ARMS is an agent-based resource manager infrastructure for the grid [3, 4]. In ARMS, each agent can act simultaneously as a resource questioner, resource provider, and the matchmaker. Details of the design and implementation of ARMS can be found in [2]. In this work, we use ARMS as the experimental platform.

Cosy is a job scheduler which supports job scheduling as well as advanced reservations [5]. It is integrated into ARMS agents to perform global grid management [5]; Cosy needs a load balancer to better utilize available resources. This load balancer is introduced in part 3.

The rest of the paper is organized as follows: Section 2 introduces the load balancing approaches for grid resource management. In Section 3, ant colony optimization and self-organizing mechanisms for load balancing are discussed. Section 4 describes the proposed mechanism. Performance metrics and simulation results are included in Section 5. Finally, the conclusion of the article is presented as well as future work related to this research.

2 Load balancing

Load balancing algorithms are essentially designed to spread the resources' load equally thus maximizing their utilization while minimizing the total task execution time [7]. This is crucial in a computational grid where the most pressing issue is to fairly assign jobs to resources. Thus, the difference between the heaviest and the lightest resource load is minimized.

A flexible load sharing algorithm is required to be general, adaptable, stable, scalable, fault tolerant, transparent to the application and to also induce minimum overhead to the system [8]. The properties listed above are interdependent. For example, a lengthy delay in processing and communication can affect the algorithm overhead significantly, result in instability and indicate that the algorithm is not scalable.

The load balancing process can be defined in three rules: the location, distribution and selection rule [7]. The location rule determines which resource domain will be included in the balancing operation. The domain may be local, i.e. inside the node, or global, i.e. between different nodes. The distribution rule establishes the redistribution of the workload among available resources in the domain, while the selection rule decides whether the load balancing operation can be performed preemptively or not [7].

▶ EXCERPTED DATA
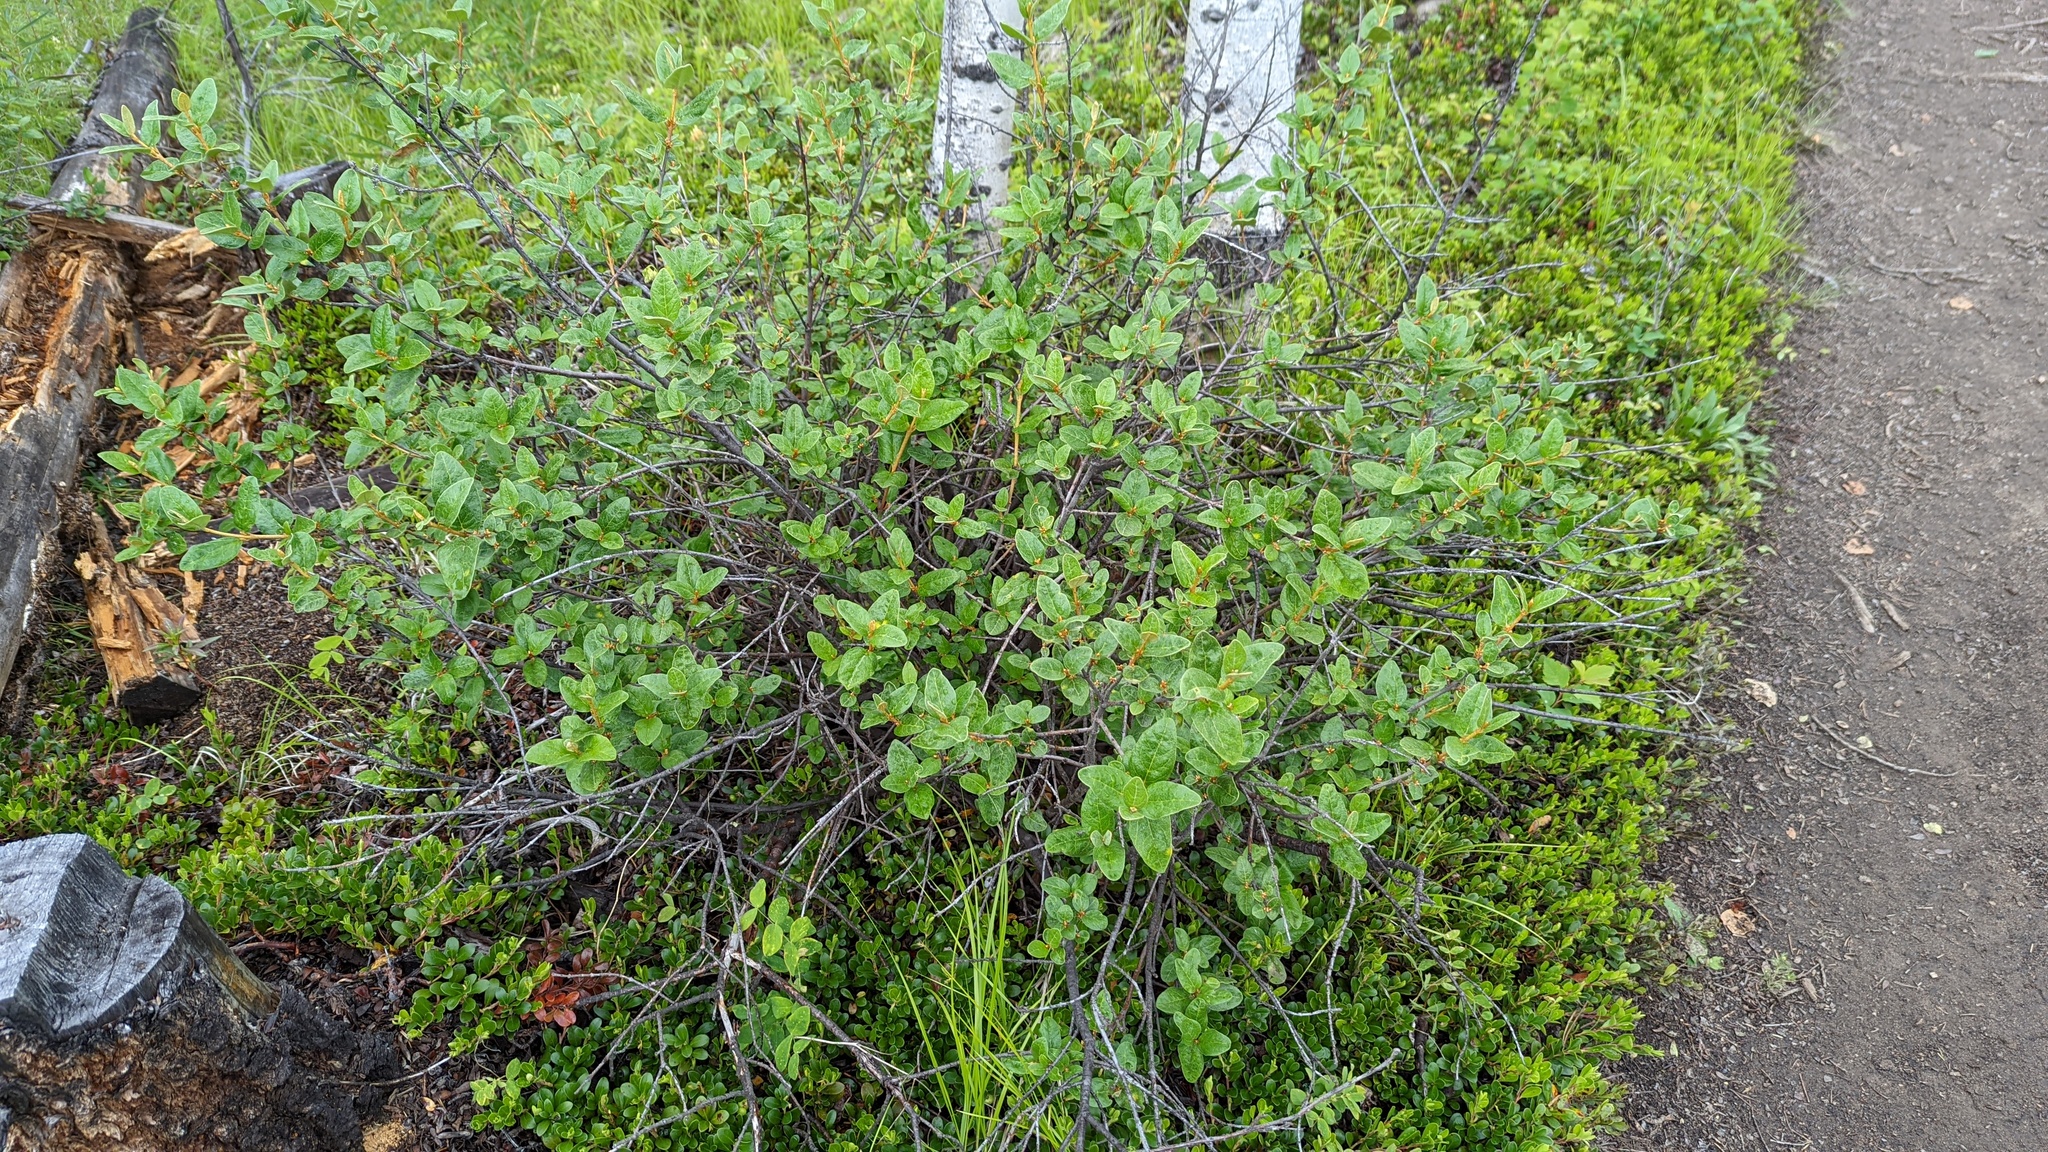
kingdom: Plantae
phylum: Tracheophyta
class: Magnoliopsida
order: Rosales
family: Elaeagnaceae
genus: Shepherdia
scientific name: Shepherdia canadensis
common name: Soapberry
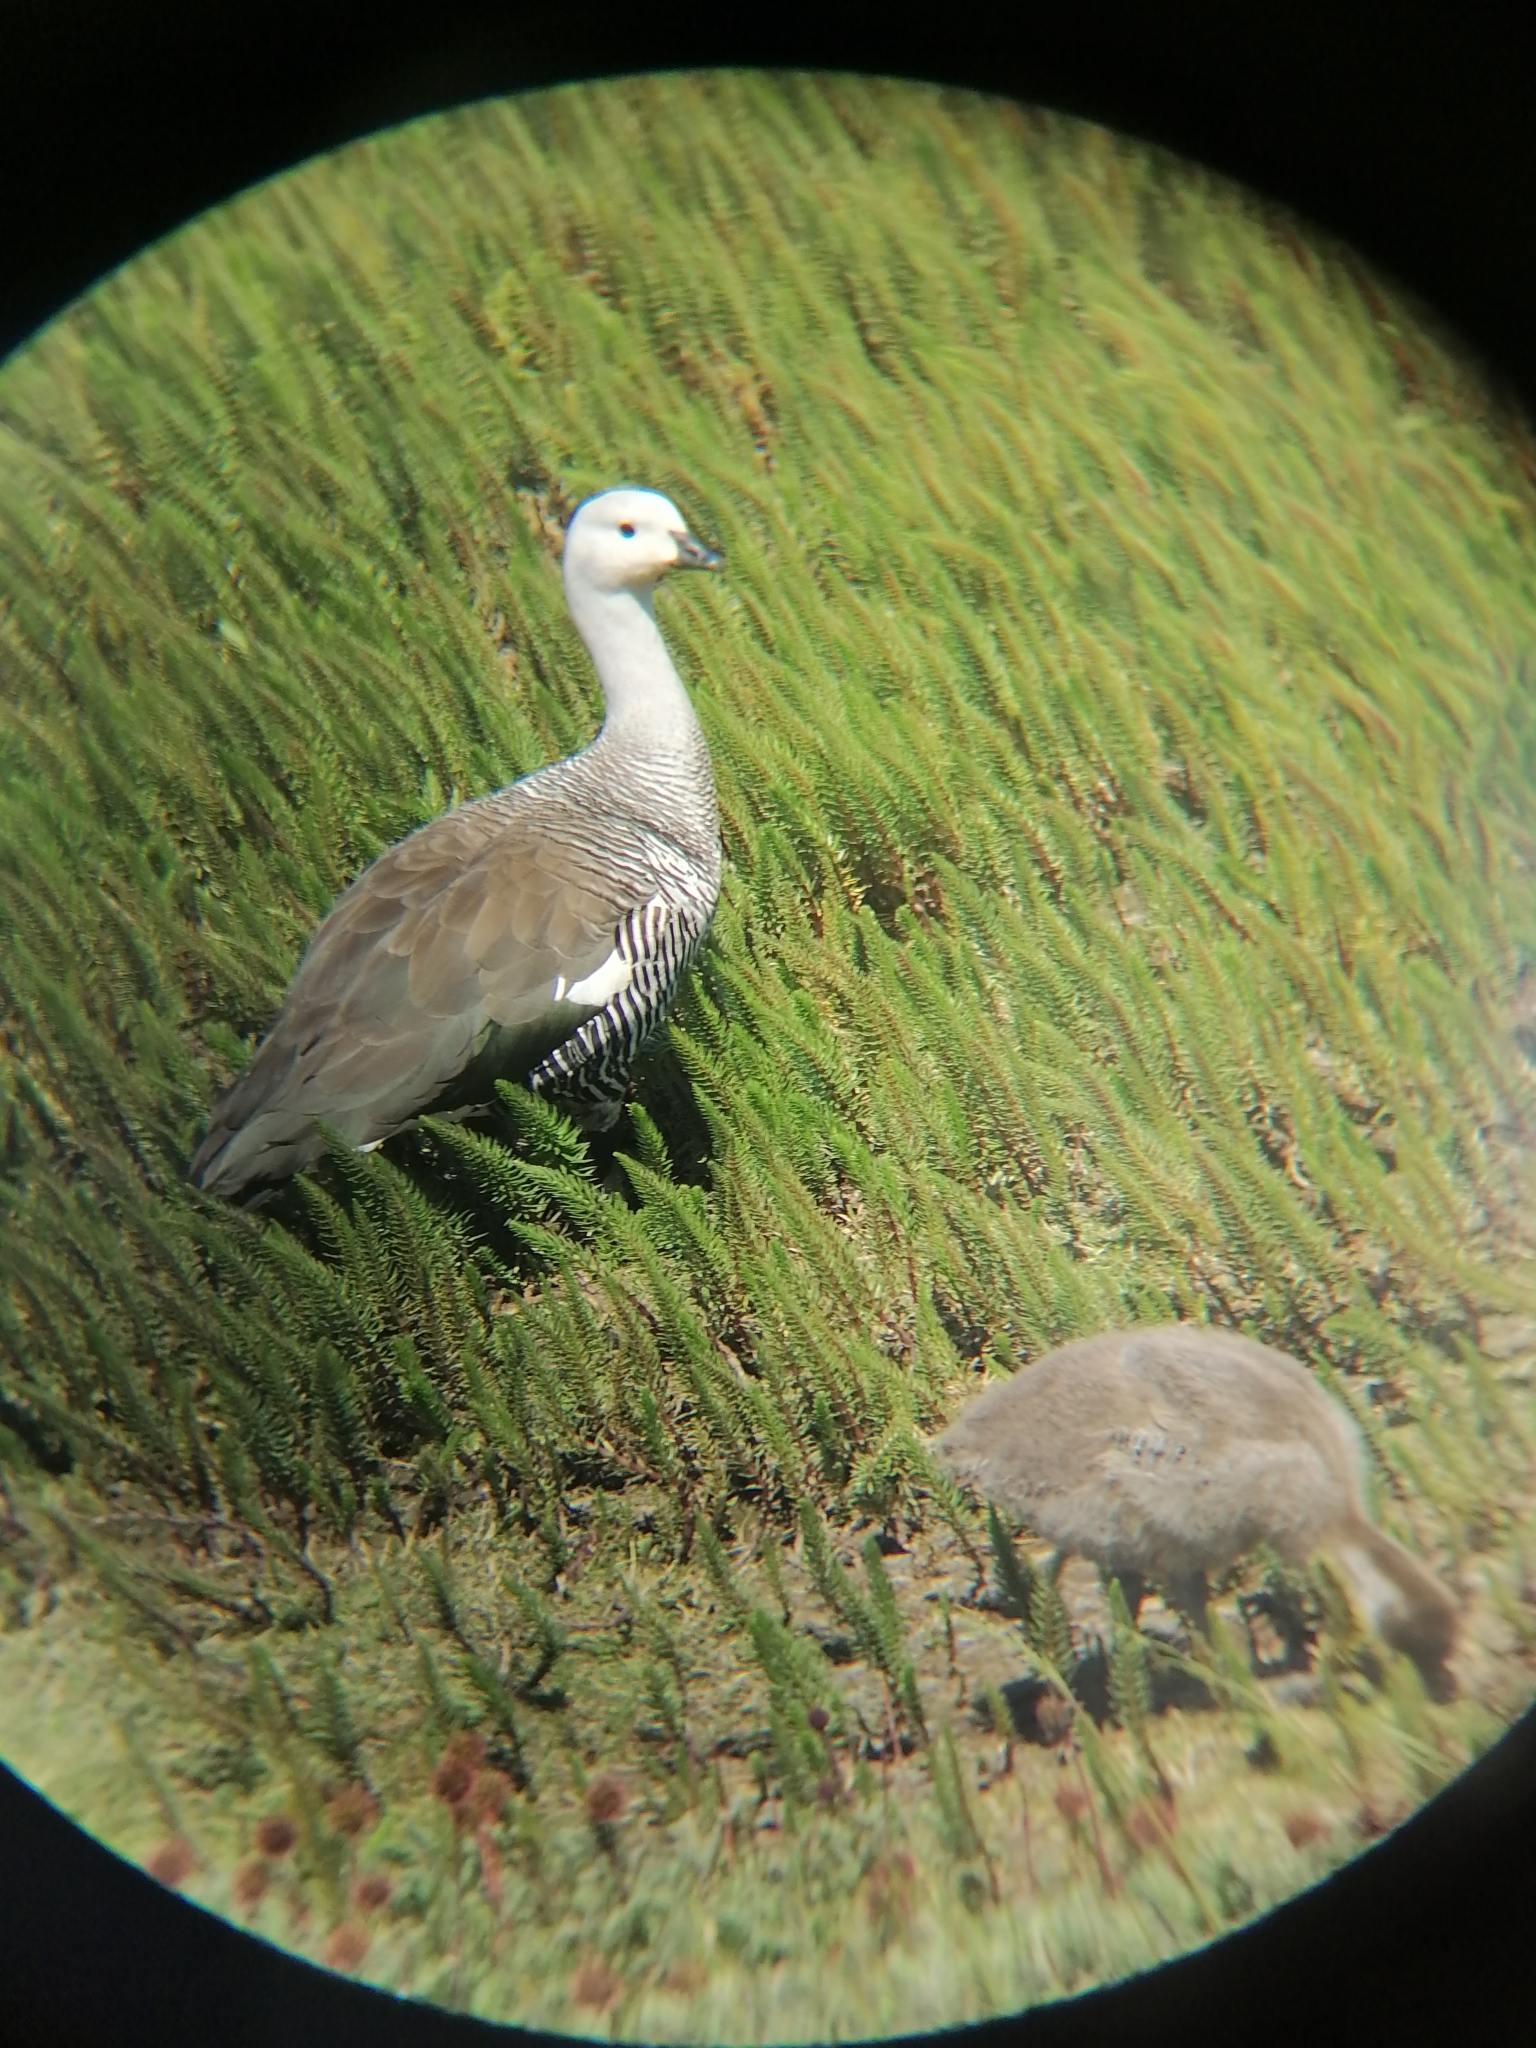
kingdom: Animalia
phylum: Chordata
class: Aves
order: Anseriformes
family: Anatidae
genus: Chloephaga
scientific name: Chloephaga picta
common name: Upland goose
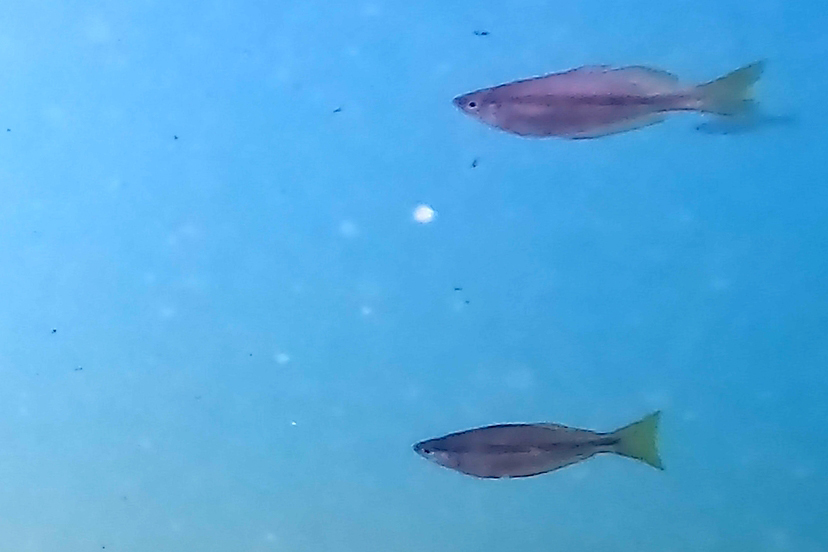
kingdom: Animalia
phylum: Chordata
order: Atheriniformes
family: Melanotaeniidae
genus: Melanotaenia
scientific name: Melanotaenia splendida
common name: Checkered rainbowfish
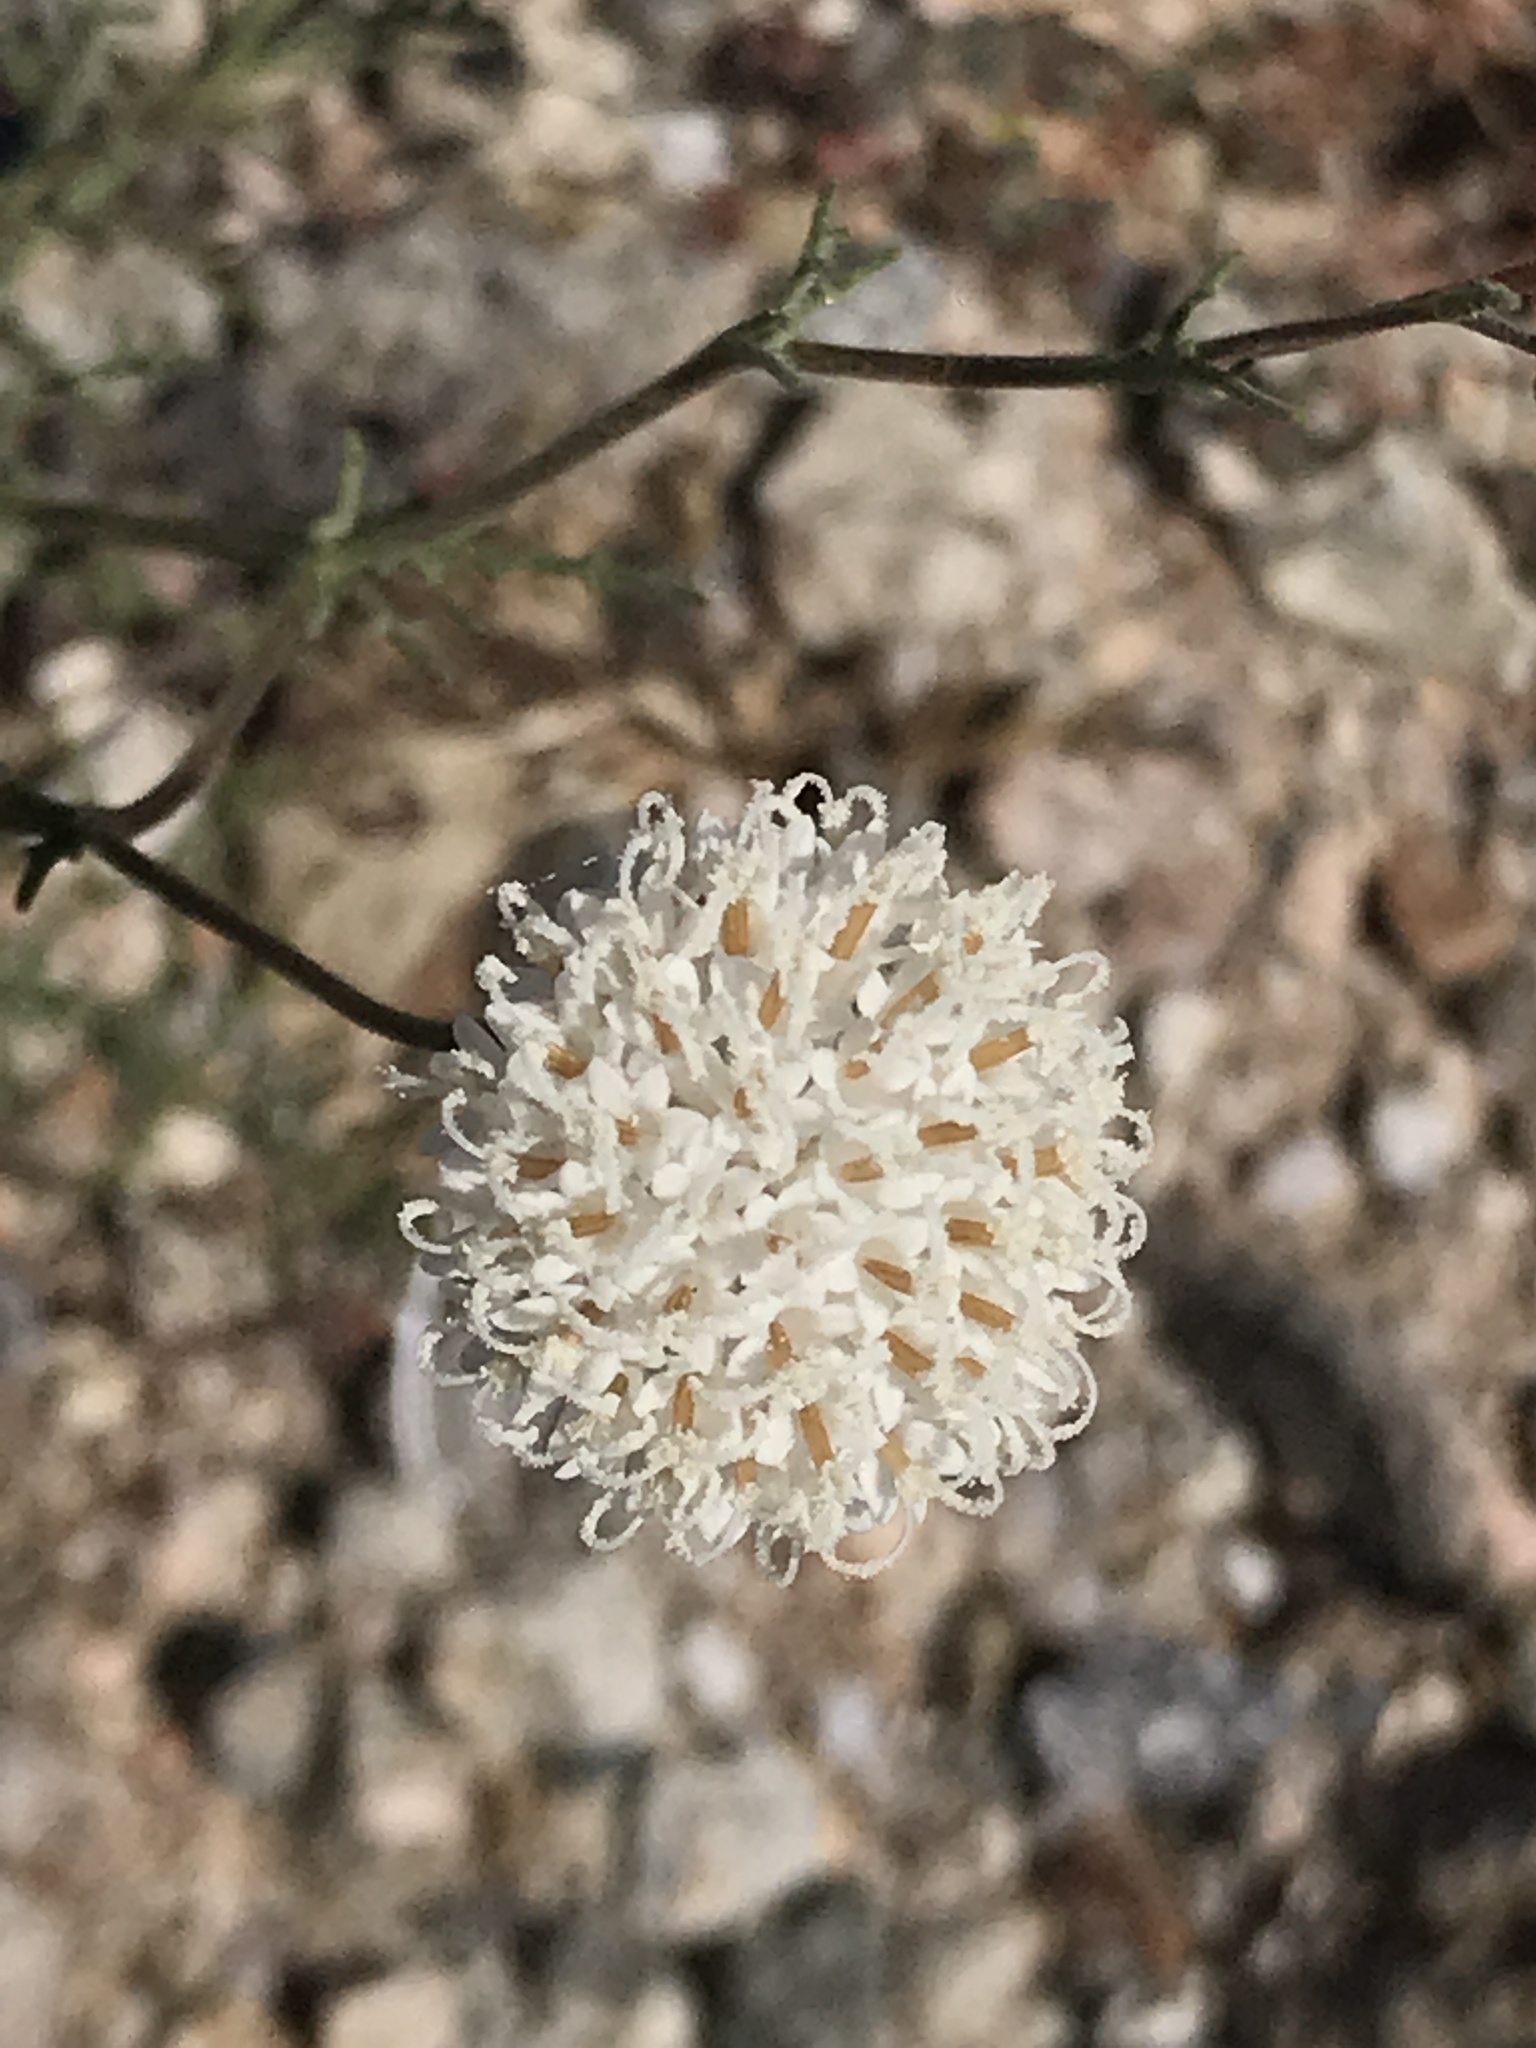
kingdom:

▶ REQUIRED TASK 1
Transcribe from the passage on grid load balancing, starting at the words "The rest of" and ending after "load is minimized.".
▶ REQUIRED TASK 2
Rewrite the records from the line that has "common name: Upland goose" through the end of the records, switching "phylum" to "division" and leaving everything else unchanged. Give only those lines and omit the pictures.

▶ TASK RESULT 1
The rest of the paper is organized as follows: Section 2 introduces the load balancing approaches for grid resource management. In Section 3, ant colony optimization and self-organizing mechanisms for load balancing are discussed. Section 4 describes the proposed mechanism. Performance metrics and simulation results are included in Section 5. Finally, the conclusion of the article is presented as well as future work related to this research.

2 Load balancing

Load balancing algorithms are essentially designed to spread the resources' load equally thus maximizing their utilization while minimizing the total task execution time [7]. This is crucial in a computational grid where the most pressing issue is to fairly assign jobs to resources. Thus, the difference between the heaviest and the lightest resource load is minimized.

▶ TASK RESULT 2
common name: Upland goose
kingdom: Animalia
division: Chordata
order: Atheriniformes
family: Melanotaeniidae
genus: Melanotaenia
scientific name: Melanotaenia splendida
common name: Checkered rainbowfish
kingdom:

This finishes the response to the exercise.